---------- Material provided
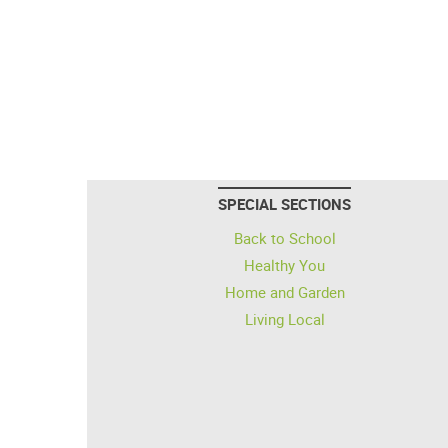
SPECIAL SECTIONS
Back to School
Healthy You
Home and Garden
Living Local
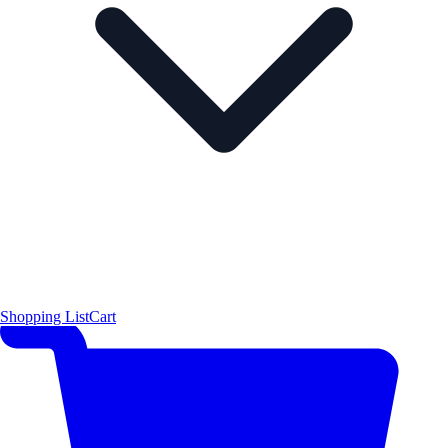
Shopping List
Cart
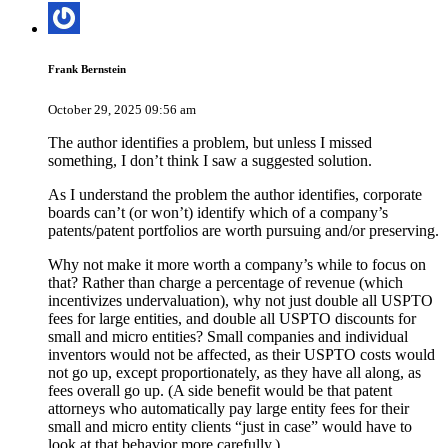
Frank Bernstein
October 29, 2025 09:56 am
The author identifies a problem, but unless I missed
something, I don’t think I saw a suggested solution.
As I understand the problem the author identifies, corporate
boards can’t (or won’t) identify which of a company’s
patents/patent portfolios are worth pursuing and/or preserving.
Why not make it more worth a company’s while to focus on
that? Rather than charge a percentage of revenue (which
incentivizes undervaluation), why not just double all USPTO
fees for large entities, and double all USPTO discounts for
small and micro entities? Small companies and individual
inventors would not be affected, as their USPTO costs would
not go up, except proportionately, as they have all along, as
fees overall go up. (A side benefit would be that patent
attorneys who automatically pay large entity fees for their
small and micro entity clients “just in case” would have to
look at that behavior more carefully.)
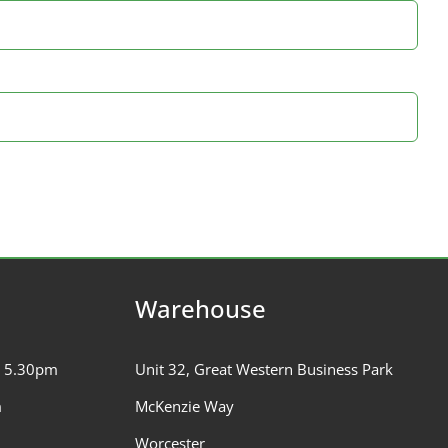
Warehouse
– 5.30pm
Unit 32, Great Western Business Park
m
McKenzie Way
Worcester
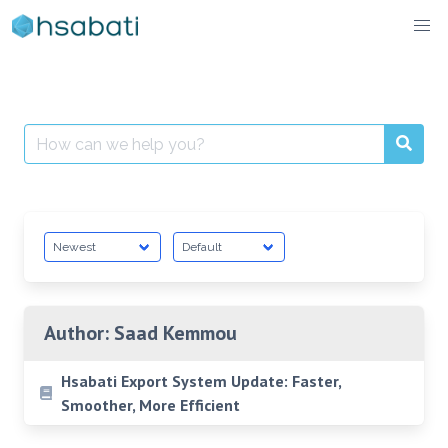
Skip
to
content
Search
for:
Author:
Saad Kemmou
Hsabati Export System Update: Faster,
Smoother, More Efficient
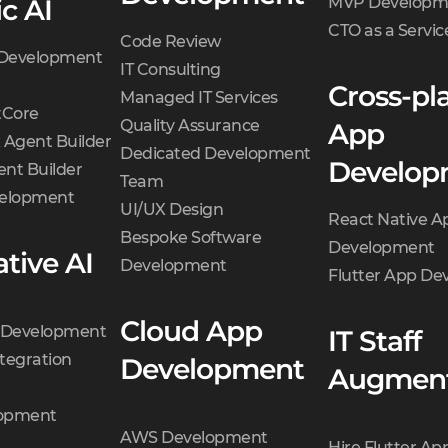
c AI
MVP Developm
CTO as a Servic
Code Review
 Development
IT Consulting
Cross-pl
Managed IT Services
Core
Quality Assurance
App
 Agent Builder
Dedicated Development
Develop
nt Builder
Team
velopment
UI/UX Design
React Native A
Bespoke Software
Development
tive AI
Development
Flutter App D
Cloud App
t Development
IT Staff
tegration
Development
Augment
opment
AWS Development
Hire Flutter Ap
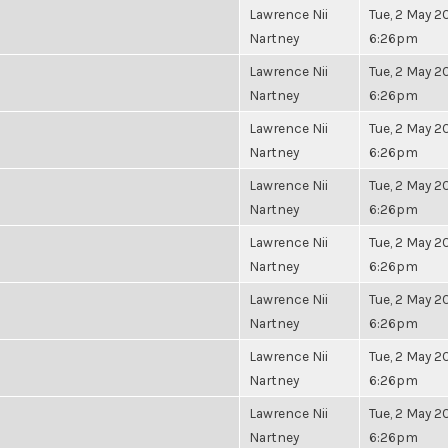
Lawrence Nii
Tue, 2 May 20
Nartney
6:26pm
Lawrence Nii
Tue, 2 May 20
Nartney
6:26pm
Lawrence Nii
Tue, 2 May 20
Nartney
6:26pm
Lawrence Nii
Tue, 2 May 20
Nartney
6:26pm
Lawrence Nii
Tue, 2 May 20
Nartney
6:26pm
Lawrence Nii
Tue, 2 May 20
Nartney
6:26pm
Lawrence Nii
Tue, 2 May 20
Nartney
6:26pm
Lawrence Nii
Tue, 2 May 20
Nartney
6:26pm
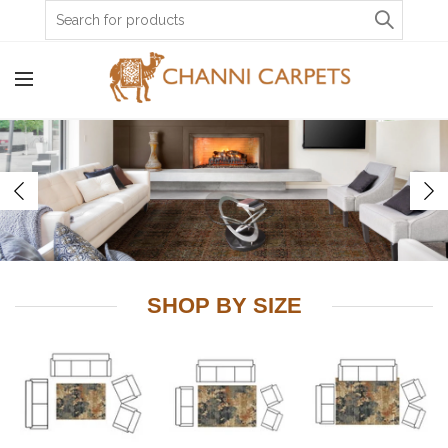
Account
0
Wishlist
INR
SHOP BY SIZE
--------------------
§ **Exercise details**
Print the records above again exactly. Leave out the images.

§ **Solution to this exercise**
SPECIAL SECTIONS
Back to School
Healthy You
Home and Garden
Living Local
Shopping List
Cart
Frank Bernstein
October 29, 2025 09:56 am
The author identifies a problem, but unless I missed
something, I don’t think I saw a suggested solution.
As I understand the problem the author identifies, corporate
boards can’t (or won’t) identify which of a company’s
patents/patent portfolios are worth pursuing and/or preserving.
Why not make it more worth a company’s while to focus on
that? Rather than charge a percentage of revenue (which
incentivizes undervaluation), why not just double all USPTO
fees for large entities, and double all USPTO discounts for
small and micro entities? Small companies and individual
inventors would not be affected, as their USPTO costs would
not go up, except proportionately, as they have all along, as
fees overall go up. (A side benefit would be that patent
attorneys who automatically pay large entity fees for their
small and micro entity clients “just in case” would have to
look at that behavior more carefully.)
Warehouse
– 5.30pm
Unit 32, Great Western Business Park
m
McKenzie Way
Worcester
Skip
to
content
Search
for:
Author:
Saad Kemmou
Hsabati Export System Update: Faster,
Smoother, More Efficient
c AI
MVP Developm
CTO as a Servic
Code Review
 Development
IT Consulting
Cross-pl
Managed IT Services
Core
Quality Assurance
App
 Agent Builder
Dedicated Development
Develop
nt Builder
Team
velopment
UI/UX Design
React Native A
Bespoke Software
Development
tive AI
Development
Flutter App D
Cloud App
t Development
IT Staff
tegration
Development
Augment
opment
AWS Development
Hire Flutter Ap
Lawrence Nii
Tue, 2 May 20
Nartney
6:26pm
Lawrence Nii
Tue, 2 May 20
Nartney
6:26pm
Lawrence Nii
Tue, 2 May 20
Nartney
6:26pm
Lawrence Nii
Tue, 2 May 20
Nartney
6:26pm
Lawrence Nii
Tue, 2 May 20
Nartney
6:26pm
Lawrence Nii
Tue, 2 May 20
Nartney
6:26pm
Lawrence Nii
Tue, 2 May 20
Nartney
6:26pm
Lawrence Nii
Tue, 2 May 20
Nartney
6:26pm
Account
0
Wishlist
INR
SHOP BY SIZE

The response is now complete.